* _TEXT BLOCK_

────

Ukrainian Association of Amateur Football
- Founded: 2 March 1998; 28 years ago
- Country: Ukraine
- Confederation: UEFA
- Divisions: Ukrainian football championship among amateurs
- Number of clubs: 19
- Level on pyramid: 4
- Promotion to: Professional Football League of Ukraine (PFL)
- Relegation to: none
- League cup: Ukrainian Amateur Cup
- Current champions: Dnister Zalishchyky
- Website: www.aafu.org.ua

= Ukrainian Association of Amateur Football =

Sports organization

The Association of Amateur Football of Ukraine (Асоціація аматорського футболу України, AAFU) is a sports organization that administers national competitions of association football among amateur and children teams. AAFU is a collective member of the Football Federation of Ukraine.

==Historic outlook==
It was established on 2 March 1998 and, under the association agreement between the Football Federation of Ukraine and the Association, it is authorized to organize the All-Ukrainian National Football Championship and Cup tournaments amongst amateur football teams. The football championship is considered the fourth level of national competition and is the premier competition for amateur clubs (professionally non-licensed). The current head (formerly presidential post) of the AAFU is Oleksandr Kadenko.

In April of 2026, it was announced that starting from the 2027–28 season, the AAFU competitions would be reorganized, and along with the Professional Football League of Ukraine, the Second League would form the third tier of football competitions.

==Amateur Championship==

The competitions have taken place since 1964 as part of the broader Soviet "KFK competitions", which were republican level championships for all union republics of the Soviet Union. After the dissolution of the Soviet Union, for a short period, competitions continued under a familiar format. Eventually, it was decided to form a separate administrative entity. Previously, the competitions were administered directly by one of the Football Federation of Ukraine committees. Since 1998, the championship has been organized by the Ukrainian Amateur Football Association.

==The AAFU teams at the UEFA Regions' Cup==
In 1999–2015, AAFU used to provide a team for UEFA Regions' Cup. It was usually a champion of the championship, but there were some exclusions to the rule. The teams did not represent any region in Ukraine, but rather represented Ukrainian amateur football in general.

Teams that represented Ukraine at the Regions Cup:
- 1999 – National amateur team (UFEI Kyiv)

────

* _Recorded data_
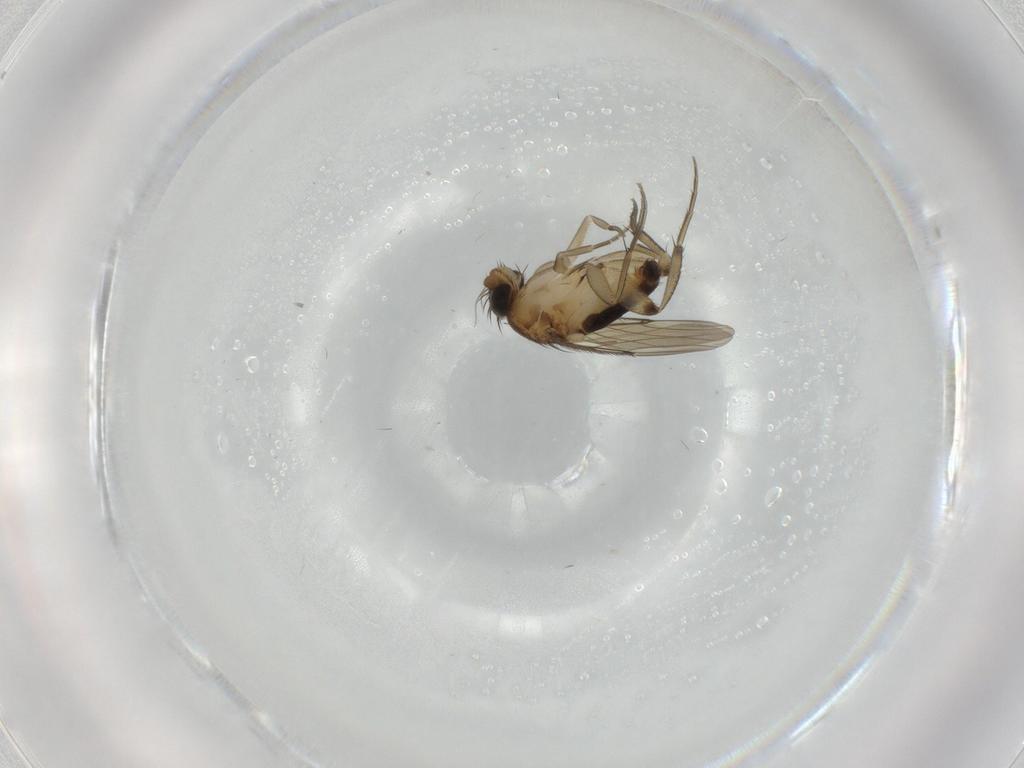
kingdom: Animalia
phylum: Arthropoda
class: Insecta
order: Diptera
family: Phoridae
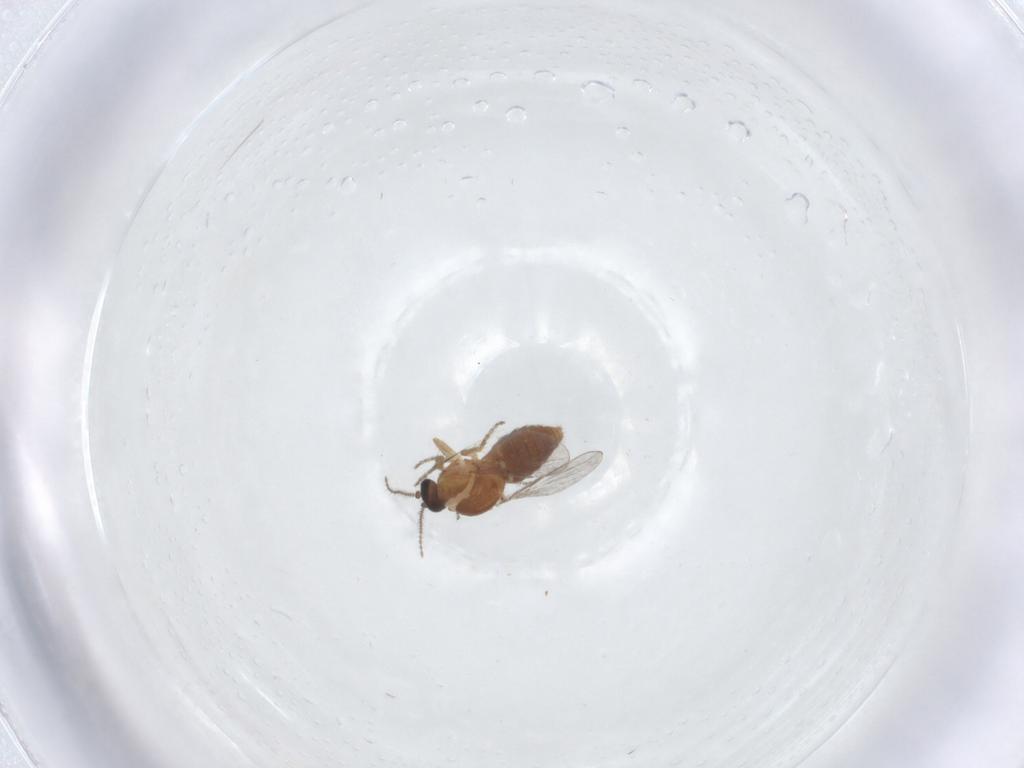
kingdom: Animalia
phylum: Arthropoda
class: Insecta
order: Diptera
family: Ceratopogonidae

────

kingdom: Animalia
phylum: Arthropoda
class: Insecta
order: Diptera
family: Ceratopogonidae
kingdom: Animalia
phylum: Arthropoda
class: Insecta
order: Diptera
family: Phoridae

────

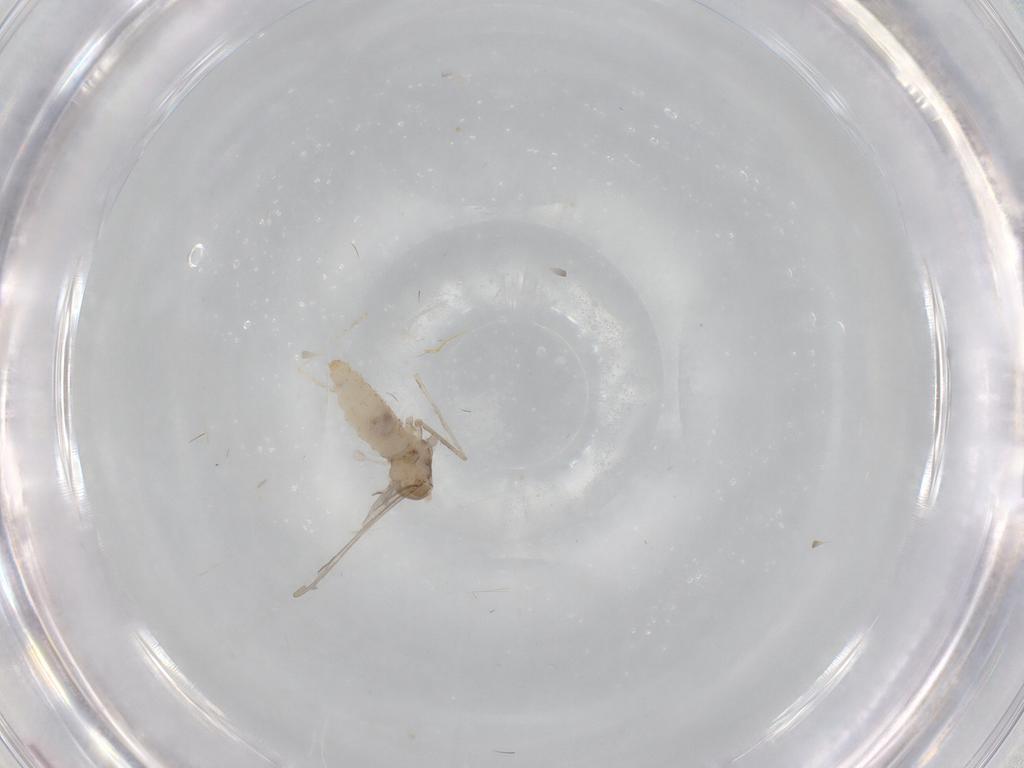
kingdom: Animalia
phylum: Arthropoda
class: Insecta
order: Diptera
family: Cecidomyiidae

────

* _REQUIRED ACTIONS_
1/ According to the article on Ukrainian amateur football, who is the current head of the AAFU?
2/ Retype the article on Ukrainian amateur football from "The competitions have" up to and including "Amateur Football Association.".
These rows were taken from a source separate from the article on Ukrainian amateur football.

* _FINAL ANSWERS_
1/ Oleksandr Kadenko

2/
The competitions have taken place since 1964 as part of the broader Soviet "KFK competitions", which were republican level championships for all union republics of the Soviet Union. After the dissolution of the Soviet Union, for a short period, competitions continued under a familiar format. Eventually, it was decided to form a separate administrative entity. Previously, the competitions were administered directly by one of the Football Federation of Ukraine committees. Since 1998, the championship has been organized by the Ukrainian Amateur Football Association.